I have wanted to experiment with making some berry biscuits, and the sound of blueberry biscuits with a lemon glaze was perfect. I got all my ingredients ready and realized I couldn’t find my 3 inch biscuit cutter…so I used a large drinking glass instead and it worked really well in a pinch. Just make sure to dip the glass onto flour before using it to cut the dough…that way the glass won’t stick to the dough.

All I can say is the recipe came out wonderful. The biscuit is not too sweet and it was perfect with a nice pot of Gorreana Green Tea. I hope you agree and enjoy it as much as I have… I’m on my second biscuit!!

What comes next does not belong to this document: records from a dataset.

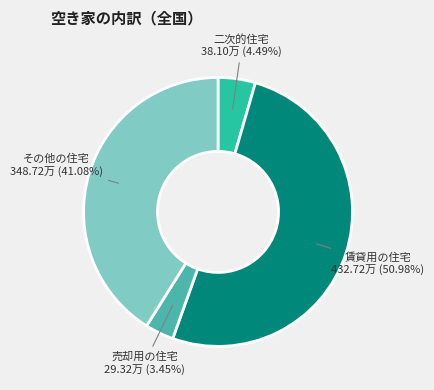

What is the largest slice in the pie chart?

賃貸用の住宅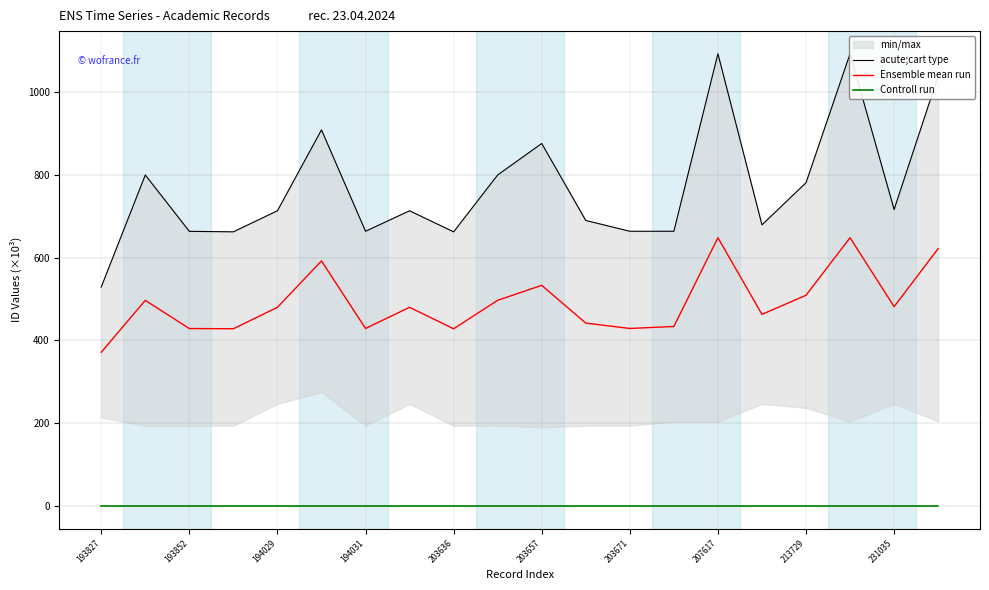

How many categories are shown in the chart?

20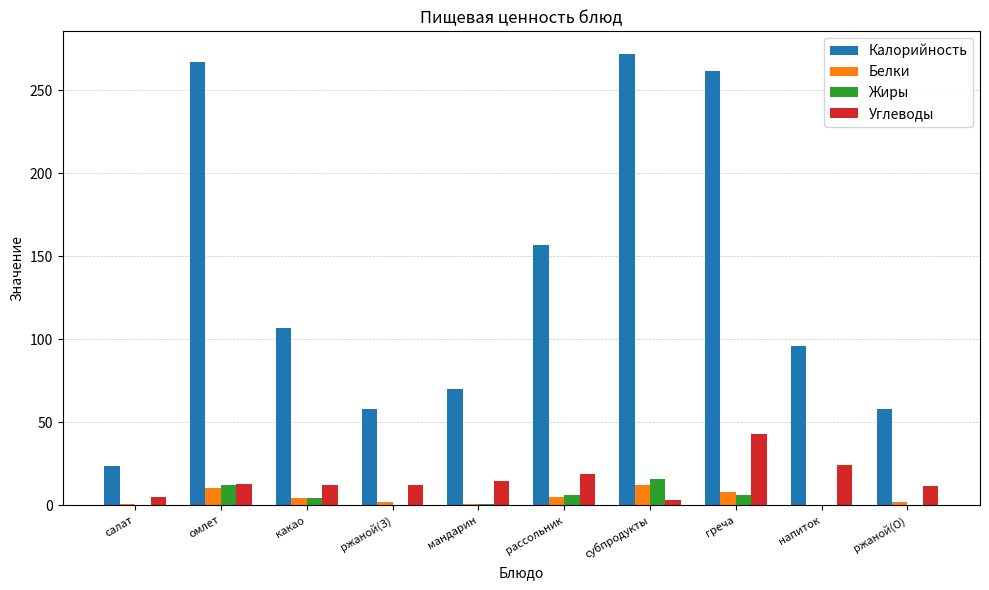

True or false: Калорийность has a value of 11.2 at салат.

False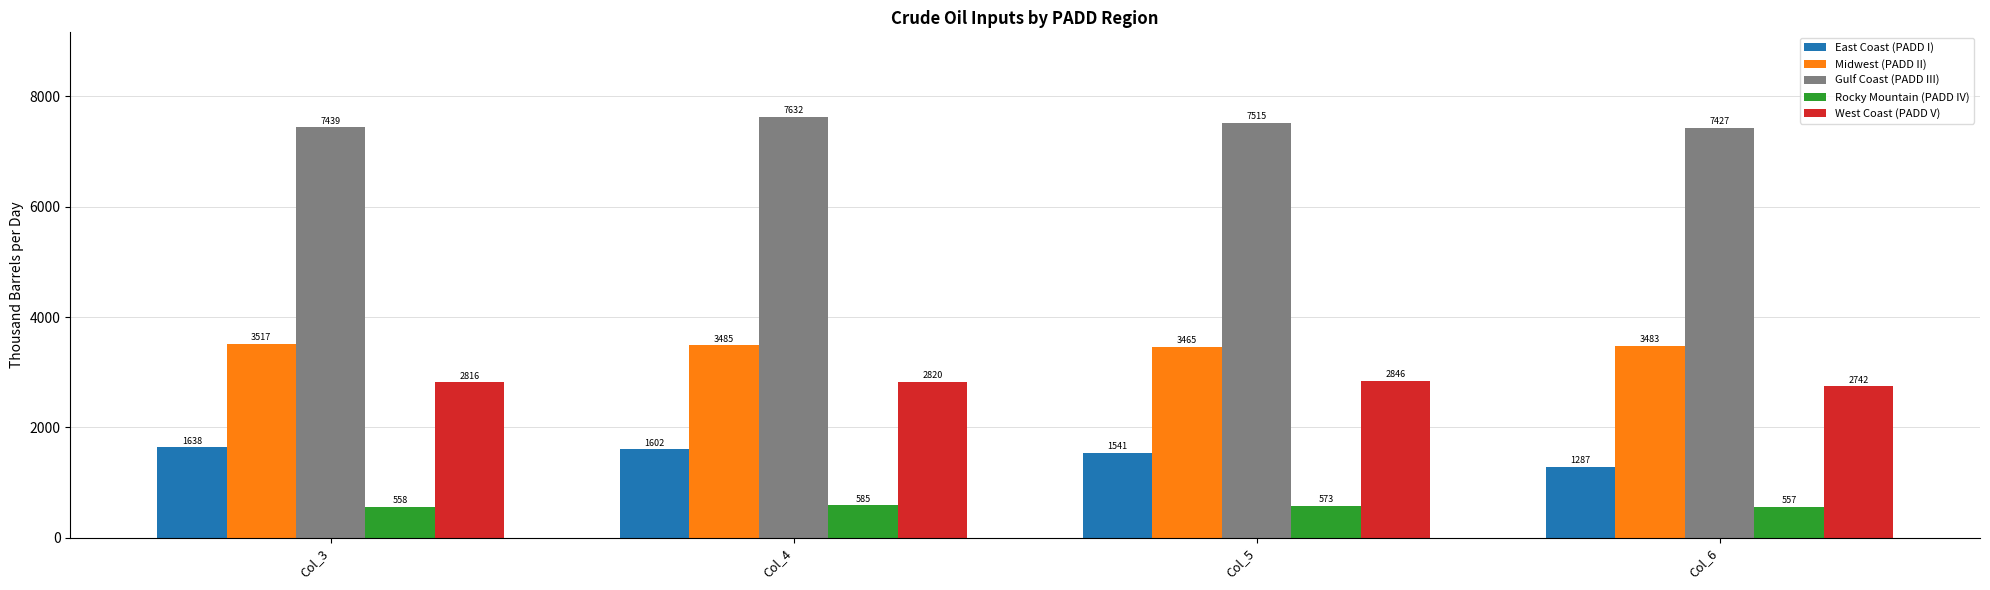

How many groups of bars are there?

4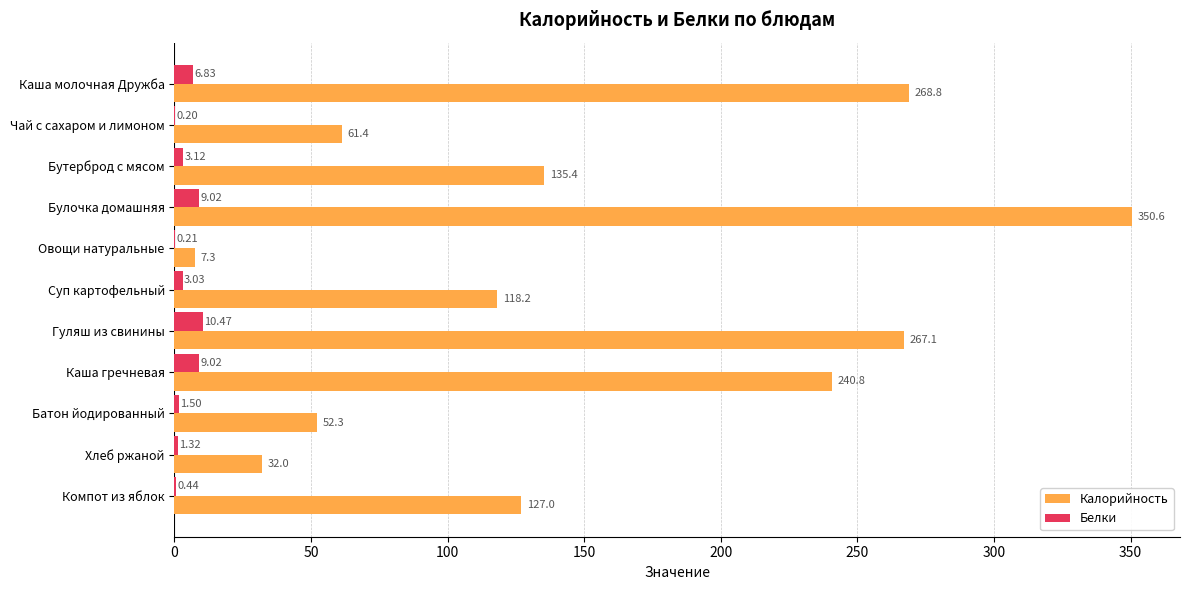

What is the sum of the Белки values at Бутерброд с мясом and Суп картофельный?

6.1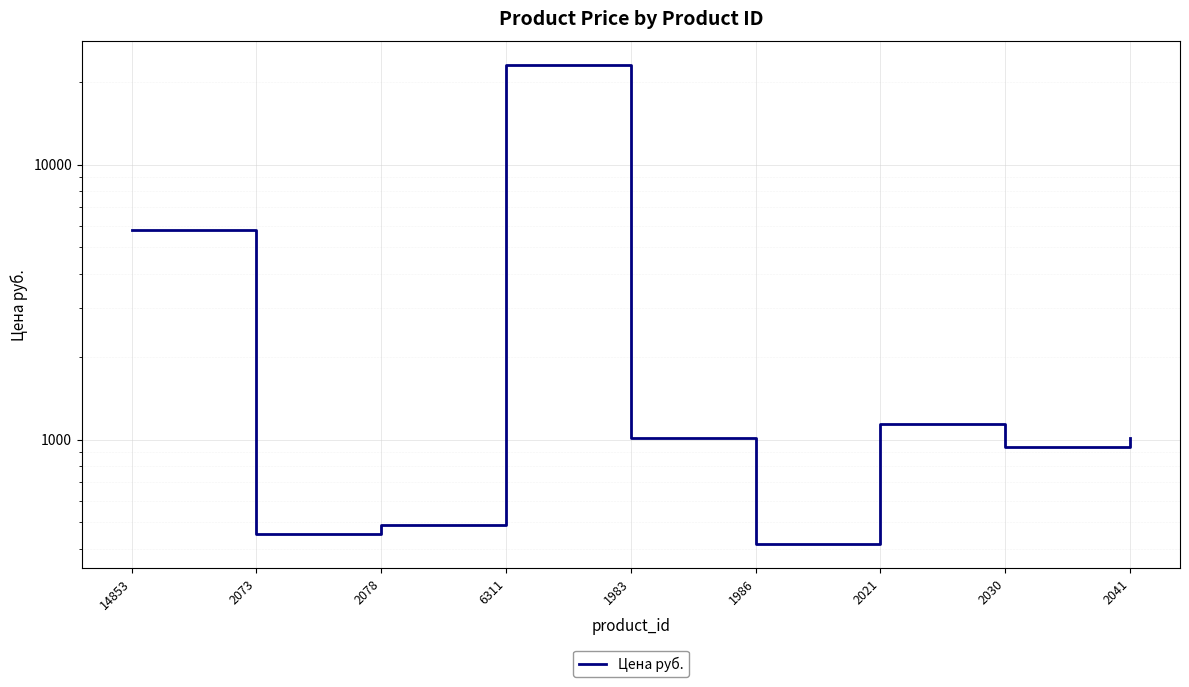

Between 14853 and 6311, which is larger?

6311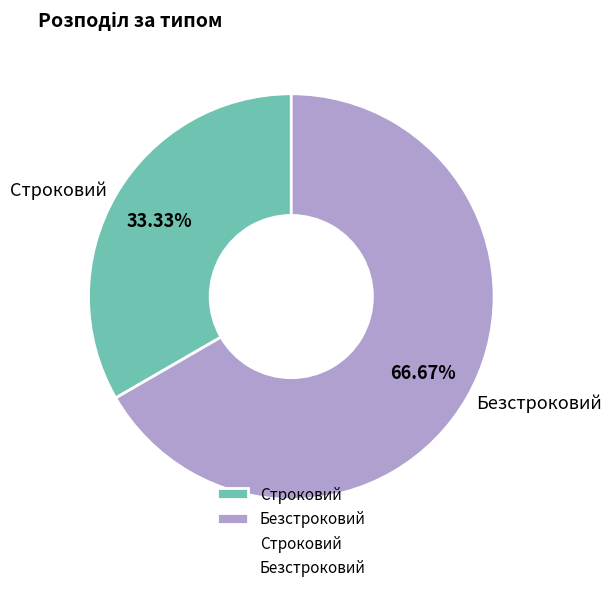

Is there any slice that represents more than half of the pie?

Yes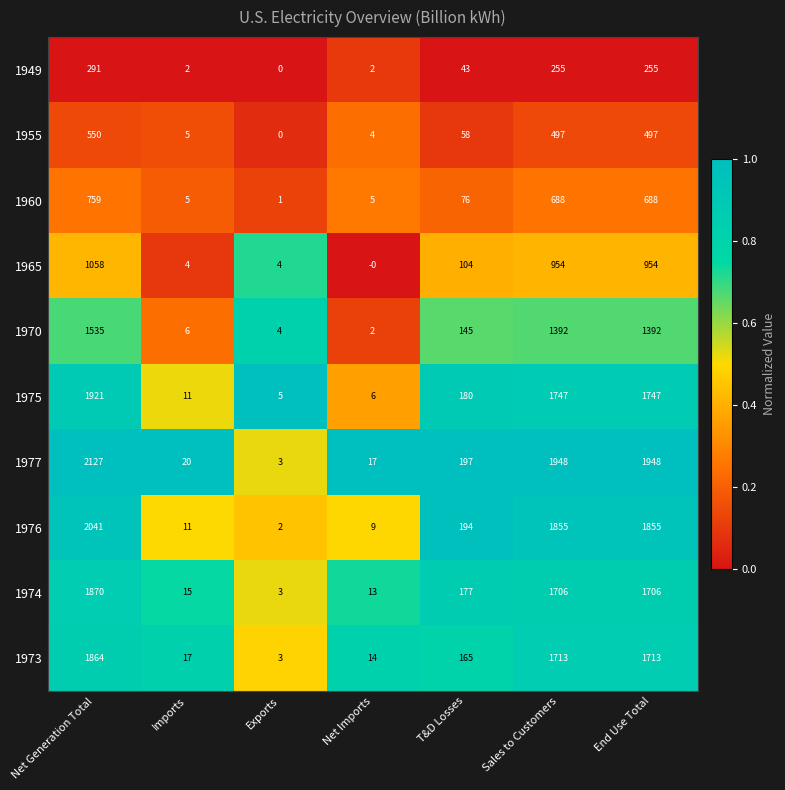

The 1977 series shows 1948 at Sales to Customers. True or false?

True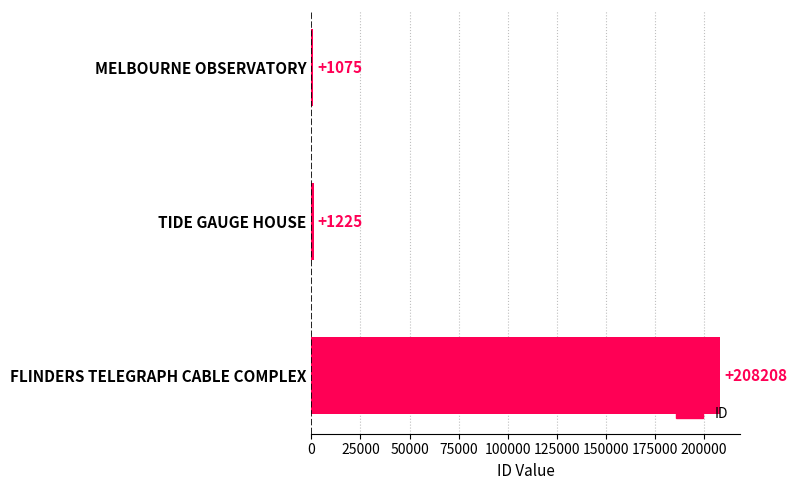

List the labels in order of value, largest first.

FLINDERS TELEGRAPH CABLE COMPLEX, TIDE GAUGE HOUSE, MELBOURNE OBSERVATORY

Oh No… this could be dangerous!!

 

  • Author: Maria Lawton
  • Yield: 14 biscuits 1x
  • Category: Desserts

Ingredients

Units Scale

3/4 cups of berries * you can substitute with berry of choice

4 cups of all-purpose flour

2 tablespoons of baking powder

8 tablespoons of very cold butter, cut into little squares

3/4 cups of milk

2 large eggs

1/2 cup of granulated sugar

Lemon glaze:

2 cups of powdered sugar

Zest of 1 lemon

1/4 cup of milk

Instructions

Preheat oven at 450 F

Cover 2 large baking sheets with parchment paper and leave to the side

Whisk together the milk and eggs and leave to the side

In a large bowl, combine the flour with baking powder and sugar. Then add the butter squares and using your fingertips rub the butter into the mixture until it resembles a course crumble. Then form a well with the mixture and pour in the egg mixture. Using a wooden spoon, slowly mix everything together and last add the berries. Now using your hands to mix the berries into the dough.

Next lightly flour a work surface and turn the dough out of the bowl. Either using a rolling pin or pat down the dough using your hands until the dough is about 1 inch in thickness. Use a biscuit cutter or a large drinking glass (* see my note above) and cut out the biscuits and place on lined baking sheets. Keep repeating the process until you have used up all the dough.

Brush each biscuit with a milk wash and sprinkle some sugar on top.

Place in preheated oven and bake until golden color for 10-12 minutes +/- depending on oven.

While the biscuits are in the oven mix together the lemon glaze and you can always adjust the consistency by adding more powdered sugar if you want a thicker glaze or add more milk for a thinner consistency.

Wait until the biscuits have cooled down a bit before glazing them.